**INSTRUCTIONS FOR THE TASK**
Continue the piece on nutgrass and above-ground pool liners, picking up right after its last sentence.
━━━━━ GIVEN PASSAGE
I could get into what it is exactly, but what you need to know about it in terms of having an above-ground swimming pool is that it can grow through your liner like it’s not even there AND there is no easy way to tell if you have it in your yard.

If you have been out driving and noticed some grass growing through black asphalt, then you have seen nutgrass.

HOW TO TELL IF YOU HAVE NUTGRASS/NUTSEDGE

Since a blade of nutgrass looks just like a blade of any other type of grass, it is very hard to identify just by looking at the yard.

The only way that I know it is nut grass is that there is a small brown, round nut that is attached to the blade of grass by a skinny root.

If you pull the blade of grass up, the root connecting the nut will break and you won’t know it’s nutgrass. You have to dig up the nut to keep it attached to the grass blade. This is the only way that I know of to tell if it is nutgrass.
━━━━━━━━━━
━━━━━ DATA
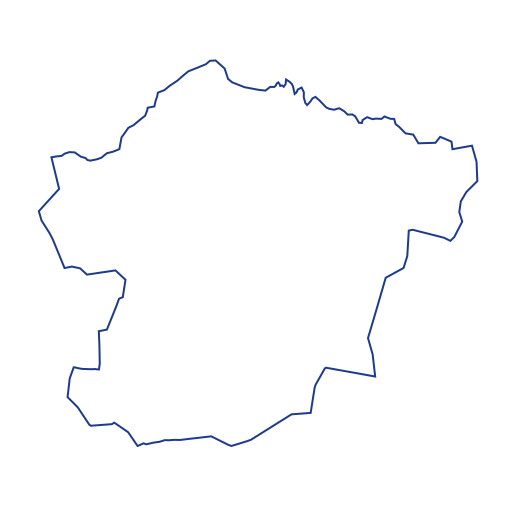 the district of Ibarapa North, Oyo, Nigeria, rotated 92°
{"feature_id": "59680162B62922932811240", "entity_name": "Ibarapa North", "entity_type": "district", "adm_level": 2, "iso_a3": "NGA", "parent_name": "Nigeria", "parent_adm1": "Oyo", "projection": "albers", "projection_center": [3.131, 7.658], "detail": "fine", "context": "isolated", "style": "outline", "palette": "blue", "viewbox_px": 512, "rotation_deg": 92, "n_neighbors": 0, "source": "geoboundaries", "source_scale": "gbopen_adm2", "svg_char_len": 2400}
<svg xmlns="http://www.w3.org/2000/svg" viewBox="0 0 512 512"><g transform="rotate(92 256 256)"><path d="M122.1,117.3L119.3,121.1L116.7,121.9L114.2,122.7L114.2,126.4L112.1,132.5L114.6,135.4L114.5,140.9L115.2,144.3L113.4,149.8L116.4,154.2L119.3,154.8L119.3,157.7L113.0,161.7L111.2,164.6L111.5,169.4L108.3,172.8L105.4,178.1L107.1,183.0L106.4,187.9L105.0,191.1L98.4,197.9L94.9,202.2L96.6,205.1L99.8,207.1L103.4,210.2L101.2,212.1L95.8,213.8L90.7,213.9L86.1,216.3L88.1,220.0L91.2,221.3L92.7,223.0L85.1,225.0L82.7,226.3L80.6,228.7L78.6,232.1L83.1,232.4L85.9,234.2L84.6,235.9L85.2,237.7L83.4,238.4L81.7,239.8L82.9,241.3L85.4,242.4L86.4,243.7L86.5,247.7L90.4,252.4L89.8,259.5L87.7,273.3L83.3,285.8L80.0,290.1L69.7,293.9L62.0,303.2L62.5,308.8L66.1,312.8L70.0,321.4L73.8,330.1L78.5,335.4L83.6,340.8L88.8,348.1L93.4,353.3L96.2,359.8L99.8,360.3L100.3,360.4L103.7,361.6L110.1,362.8L111.6,369.4L114.5,369.9L119.7,371.7L123.1,375.8L129.5,382.9L132.3,388.0L138.6,392.1L142.1,394.5L154.0,396.3L155.4,399.5L156.8,402.7L158.5,408.6L163.1,413.9L164.8,418.0L166.5,425.0L165.9,427.9L164.1,429.7L163.3,432.7L162.9,434.4L158.8,440.8L158.7,446.1L160.4,450.8L162.7,453.7L163.6,459.7L163.8,460.7L164.5,463.9L195.8,455.1L218.8,474.6L227.6,471.7L228.0,471.6L240.1,463.3L246.4,459.7L274.7,446.9L273.0,439.6L274.5,431.3L280.5,424.3L275.3,396.0L284.3,385.6L301.8,387.7L303.5,391.4L310.6,393.7L334.7,402.4L336.7,410.5L337.3,410.4L351.9,409.3L369.1,408.4L374.9,409.0L374.8,409.9L374.8,410.9L374.8,411.6L374.6,412.5L374.6,413.7L374.8,414.6L374.8,415.3L374.9,416.3L374.9,417.4L374.9,418.9L374.9,421.1L374.9,422.6L374.9,424.1L374.9,425.7L374.6,428.1L374.3,429.9L374.0,431.4L373.7,432.8L373.6,434.3L384.9,437.9L403.6,439.4L413.5,428.8L430.3,416.8L431.4,415.2L429.1,394.2L427.5,391.8L436.6,377.6L450.0,367.7L447.2,361.9L448.0,358.9L446.2,352.4L445.0,345.8L443.2,340.7L443.2,337.0L442.6,331.4L442.5,325.3L442.1,322.9L441.0,315.9L437.8,294.4L445.6,277.3L446.7,273.9L441.4,258.5L439.9,254.7L413.0,215.0L410.9,195.9L385.6,192.8L382.5,191.9L366.0,183.3L365.2,182.1L372.3,132.7L350.2,136.0L334.1,141.2L306.3,134.0L273.2,125.6L262.8,108.1L250.8,104.8L225.3,104.2L224.3,100.4L231.2,68.7L234.1,62.3L230.1,58.5L214.4,51.1L205.0,54.4L203.2,54.2L194.2,53.2L184.7,48.0L173.4,37.4L154.1,38.9L138.2,44.0L142.4,63.4L134.9,64.6L130.5,76.1L136.6,80.6L137.7,97.6L129.2,103.1L128.2,110.9L122.1,117.3Z" fill="none" stroke="#1e3a8a" stroke-width="2"/></g></svg>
━━━━━━━━━━
**THE RESULT**
BEST TO JUST ASSUME THAT YOU HAVE NUTGRASS WHERE YOUR ABOVE-GROUND POOL IS GOING

This is the best way to go when putting an above-ground pool up in an Orlando area yard. Assume that you might have nutgrass, then do the things to help prevent it from coming up and growing through the liner.

3 THINGS TO DO TO PREVENT NUTGRASS OR NUTSEDGE DAMAGE TO YOUR ABOVE-GROUND POOL LINER

1 Completely remove all of the root mass (sod) with the grass

Since I started using a machine to remove the grass for the pool installation, I noticed a big drop in incidences of nutgrass growing through the liners.

By using a machine, I am removing a greater (thicker) amount of the sod when I took the grass up. This also removes a lot of the nutgrass from the area too.

2 Apply a nutgrass killer (Granular Only)

When the pool wall is up, the coving is in place, and the bottom has been smoothed out, you are ready for the liner.

Just before that, apply a granular nutgrass killer. I have used liquid nutgrass/nutsedge killer and it’s not nearly as effective as granular. USE GRANULAR ONLY

Tip: Apply the nutgrass killer using a spreader. This gives an even layer of the chemical, which will cover the entire pool bottom.

3 OPTIONAL: Use a liner guard

Liner guards are called many things. They are gorilla pads, liner pads, floor pads, etc. They are all about the same BTW, so don’t think one is better than the other.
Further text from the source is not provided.